LES ruines des Allinges occupent la crête de deux collines boisées, à une lieue de Thonon; on les distingue de la grande route.

Ce château, le plus ancien de tout le Chablais, joua autrefois un grand rôle dans l’histoire de la contrée. Au commencement du 10. e siècle, le terrain et le fief attenant, ayant été donnés à un des barons de Rodolphe II, roi de Bourgogne, ce seigneur profitant des débris d’une ancienne ville qui avait existé au pied de la colline, y fit construire un château fort. Rodolphe y habitait quelques mois, pour y prendre le plaisir de la chasse; le pays à cette époque, était couvert d’épaisses forêts. Au commencement du 11.e siècle, lorsque le Chablais fut cédé par l’Empereur Conrad à Humbert aux blanches mains, le château des Allinges devint une maison de chasse de ce prince; il le donna ensuite au seigneur de Coudrée, un de ses généraux, comme fief relevant de ses états. Ce fort fut un sujet de guerre entre les barons de Faucigny et les comtes de Savoye, qui s’en disputèrent la possession. Les barons de Faucigny le fortifièrent; un prince de leur famille y commandait avec le titre de Sénéchal. Guigues, Dauphin du Viennois, battu près de Monthoux, se retira sous la protection de cette place; près de là se donna en 1323 une bataille entre ce prince et Édouard comte de Savoye. Guigues fut contraint de se retirer après avoir perdu beaucoup d’hommes et le bagage de son armée. Le fort des Allinges fut le boulevard du Chablais pendant les guerres du 16.e siècle, entre les Suisses et le Duc de Savoye.

Emmanuël Philibert, qui dut à sa brillante valeur la restitution des provinces de ses pères, trouva le culte protestant établi dans le Chablais; il s’était engagé par un traité à ne point gêner la conscience de ses sujets, mais l’intérêt de la cour était trop évident à les ramener à l’église catholique, pour qu’elle n’en cherchât pas tous les moyens. Le successeur de Philibert, Charles Emmanuël, voulut d’abord employer les voies de la persuasion; la guerre qu’il soutenait alors contre les habitans de Genève secondés par le Canton de Berne, lui fournissait un prétexte de ne pas respecter le traité qui le liait; c’était une circonstance favorable pour interrompre les communications entre ses états et les peuples qui y avaient porté la réforme. François de Sales, Prevôt, de l’église de Genève, s’offrit pour une entreprise, qui demandait des talens et de la persévérance. D’une naissance illustre il avait embrassé très-jeune l’état ecclésiastique, il joignait à un zèle ardent une charité douce qui le rendait propre à convaincre et à gagner les coeurs; le jeune missionnaire se rendit sans suite au château des Allinges, d’où le baron d’Hermance, à la tête d’une forte garnison, et muni d’une bonne artillerie, tenait tout le Chablais dans l’obéissance du Duc.
........
# CONSIGNE
D'après le texte sur les ruines des Allinges, en quelle année la bataille entre Guigues, Dauphin du Viennois, et Édouard comte de Savoye fut-elle livrée ?

# EXTRAIT DES DONNÉES
........
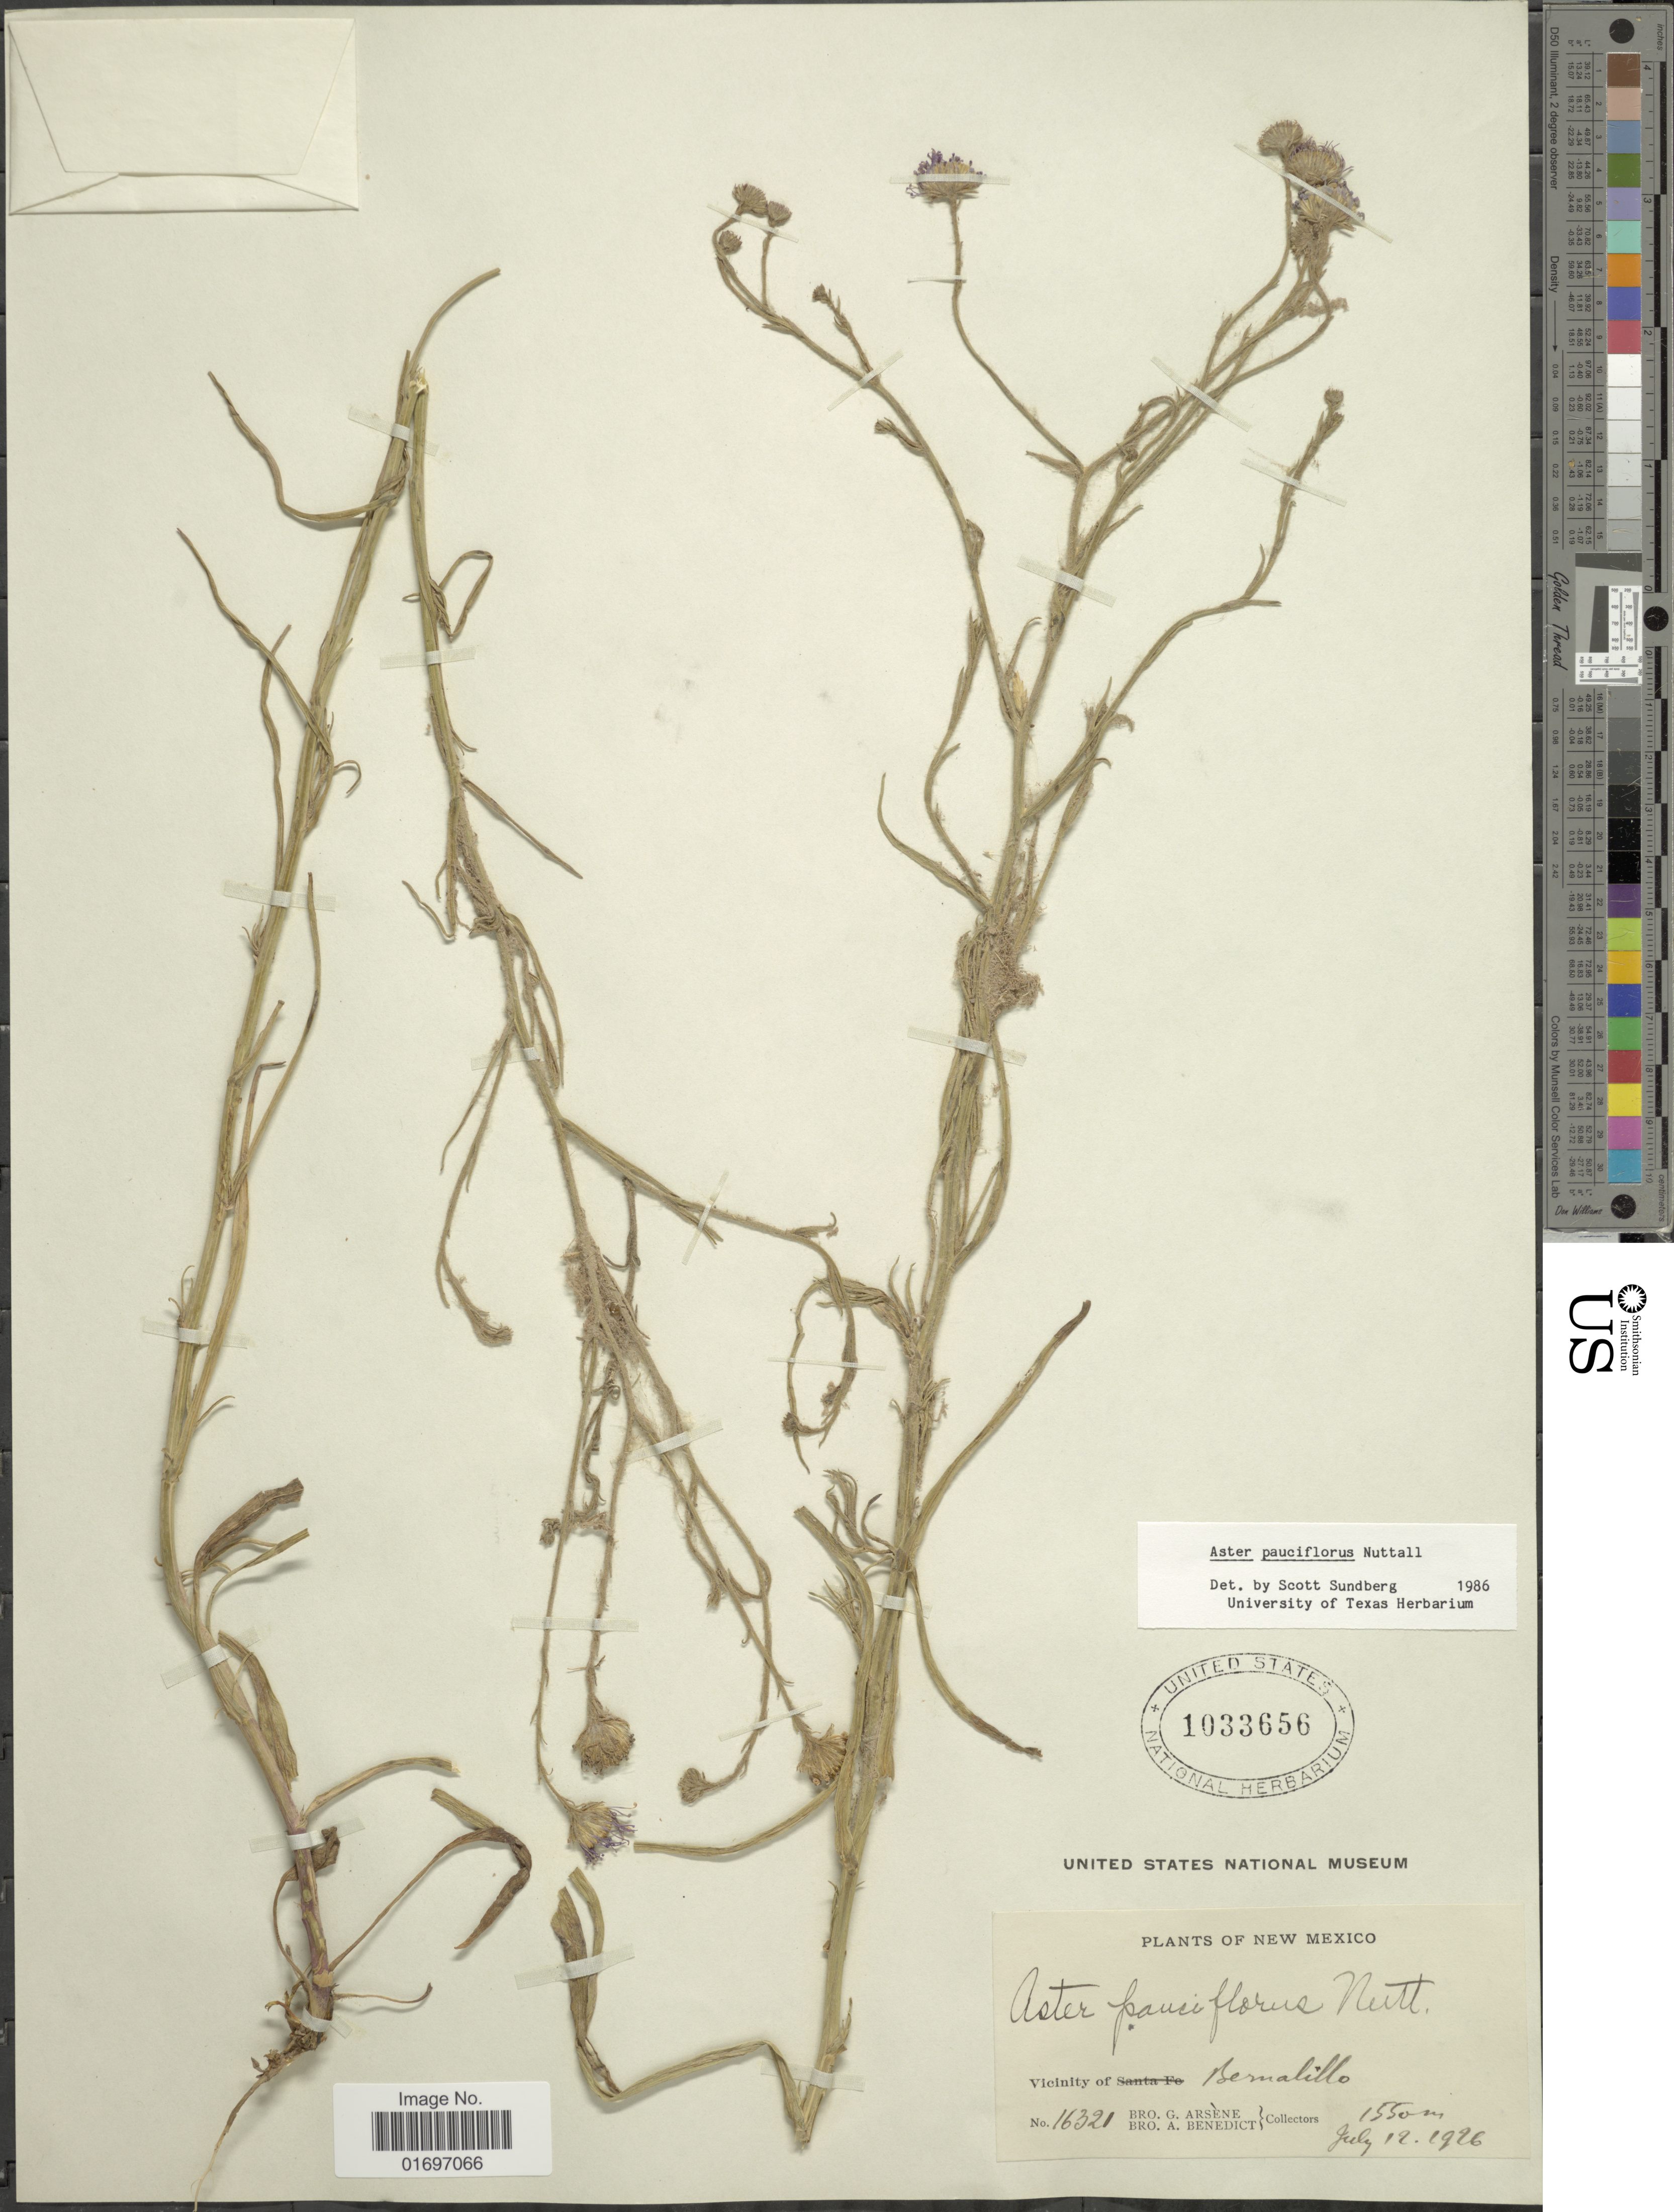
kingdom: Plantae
........
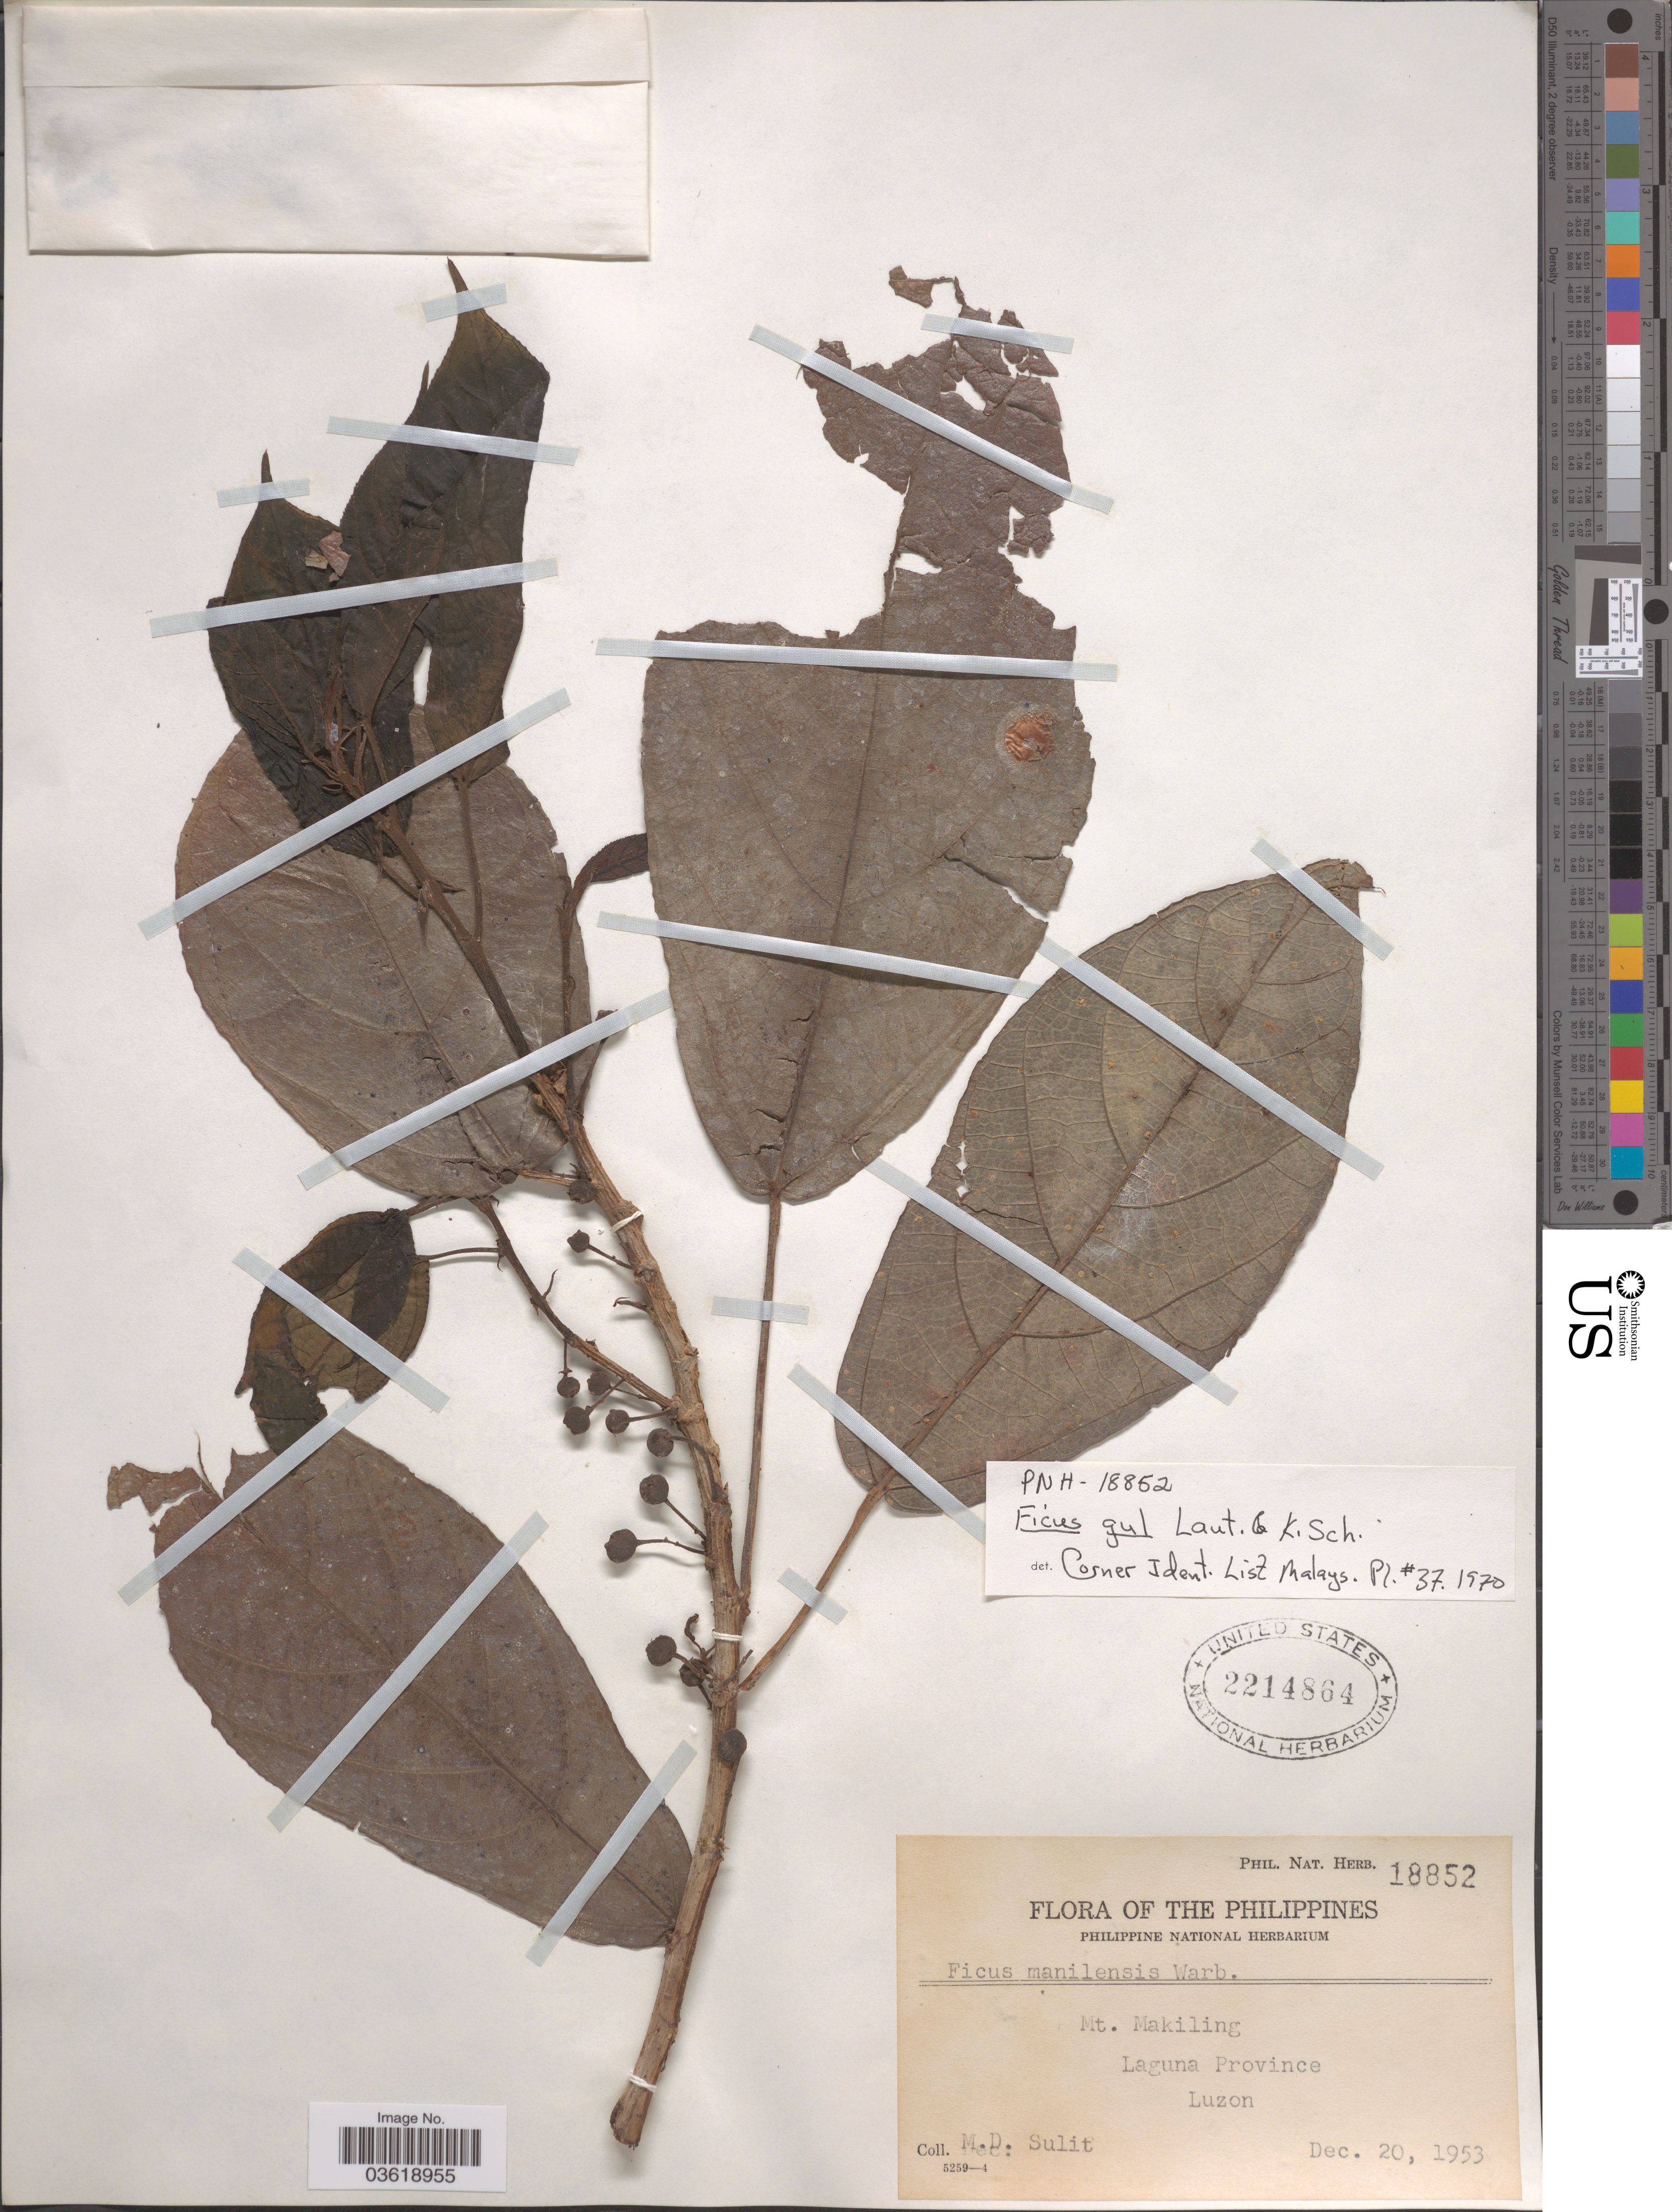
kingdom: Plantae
........
# RÉPONSE ATTENDUE
Elle fut livrée en 1323.